> **Work to complete**:
[1] In the text on the Hong T. Vo v. Barr asylum case, which judge in the Ninth Circuit majority was nominated by President George W. Bush?
[2] Revise the stretch of the Hong T. Vo v. Barr asylum case text from "Hong Vo, a citizen" through "grounds were trivial.", swapping "substantial evidence" for "sufficient evidence".
[3] Carry on the text about the Hong T. Vo v. Barr asylum case from the point where it stops.

> **Text block**:
Confirmed Judges, Confirmed Fears” is a blog series documenting the harmful impact of President Trump’s judges on Americans’ rights and liberties. Cases in the series can be found by issue and by judge at this link.

Trump Ninth Circuit judge Bridget Bade tried in dissent to uphold a Bureau of Immigration Appeals (BIA) ruling that a woman who testified that she was repeatedly and violently arrested and abused by Vietnamese police lacked credibility in her claim for asylum. The majority, which included a judge appointed by President George W. Bush, rejected Bade’s argument and reversed the BIA ruling in its August 2020 decision in Hong T. Vo v. Barr.

Hong Vo, a citizen of Vietnam, sought asylum in the US. She testified that she had suffered from “repeated arrests and violent interrogations” by Vietnamese police, including being “arrested and released several times in a period of days” and suffering “abuse” while in custody. The Immigration Judge (IJ) and the BIA denied her application, however, because they thought her testimony was not credible. She appealed to the Ninth Circuit.

In a 2-1 unsigned opinion, the Ninth Circuit majority, which included Zach Zouhary who was nominated by President George W. Bush, reversed the decision and remanded the case to the BIA to reconsider Vo’s credibility and application. They found there was not substantial evidence as required by law for the three grounds relied upon to find that Vo was not credible, or that those grounds were trivial.

Initially, the BIA contended that Vo had been inconsistent as to whether her mother came to the police station after her initial release. She testified that she
“went home with her mother” at one point but had stated in her asylum interview that she had to “find my way home by myself.” The BIA also noted that Vo first testified that her mother came to her holding cell but later clarified that she met her mother at the gate. As the majority noted, these may not have been inconsistencies “at all” since they may have referred to different arrests and releases in a period of a few days, and they were “peripheral detail[s]” that did not undermine her credibility as to the abuse she claims to have suffered. The majority quoted other Ninth Circuit decisions that recognized that abuse victims “often confuse” such details and that such  “trivial inconsistencies” properly have “no bearing on a petitioner’s veracity.”

> **Record extracts**:
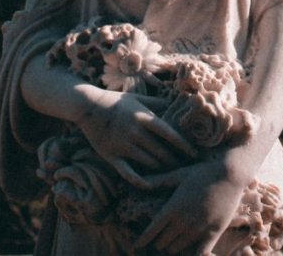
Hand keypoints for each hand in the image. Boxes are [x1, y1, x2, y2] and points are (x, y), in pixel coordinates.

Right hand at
* * *
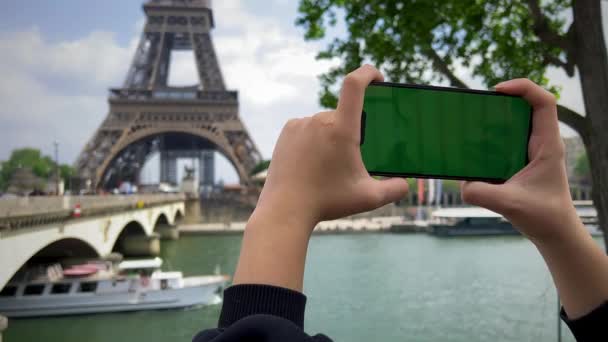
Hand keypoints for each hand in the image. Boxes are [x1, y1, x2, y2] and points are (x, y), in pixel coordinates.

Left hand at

> **Answers to the exercise**:
[1] Zach Zouhary

[2]
Hong Vo, a citizen of Vietnam, sought asylum in the US. She testified that she had suffered from “repeated arrests and violent interrogations” by Vietnamese police, including being “arrested and released several times in a period of days” and suffering “abuse” while in custody. The Immigration Judge (IJ) and the BIA denied her application, however, because they thought her testimony was not credible. She appealed to the Ninth Circuit.

In a 2-1 unsigned opinion, the Ninth Circuit majority, which included Zach Zouhary who was nominated by President George W. Bush, reversed the decision and remanded the case to the BIA to reconsider Vo’s credibility and application. They found there was not sufficient evidence as required by law for the three grounds relied upon to find that Vo was not credible, or that those grounds were trivial.

[3]
Second, the BIA noted that Vo’s declaration stated that she was arrested a second time “on approximately June 17, 2018,” but that she testified that the second arrest took place on June 26, 2018. “Such a minor discrepancy,” the majority went on, is an “insufficient basis for an adverse credibility determination.”

Finally, the BIA criticized Vo’s failure to disclose “allegations of sexual assault” about Vietnamese police prior to the actual testimony, when she stated that a policeman squeezed her breast. When asked why she did not say this previously, she replied that she was concerned that if she stated this earlier, members of her family in the US would find out and tell her mother, who was still in Vietnam, and that her mother would likely complain to police who would then beat her.

Trump judge Bade’s dissent focused on this issue, claiming that because Vo had “created a more compelling account of persecution” at her hearing, the agency was “well within its bounds to rely on this inconsistency” to find Vo not credible.

As the majority explained, however, Vo’s initial failure to disclose the sexual assault was “not a true inconsistency” but instead a “further elaboration” at the hearing of the “abuse she suffered in custody.”  In addition, the majority noted, the court had previously explained in another case that the claim that the “timing of a victim’s disclosure of sexual assault is a bellwether for truth” is in fact “belied by the reality” of  “delayed reporting” of such assaults that often occurs.

As a result of the majority’s decision, Vo will have another opportunity to establish her credibility and obtain asylum to prevent a repetition of the abuse she has suffered. If it had been up to Bade, however, she would not have that chance.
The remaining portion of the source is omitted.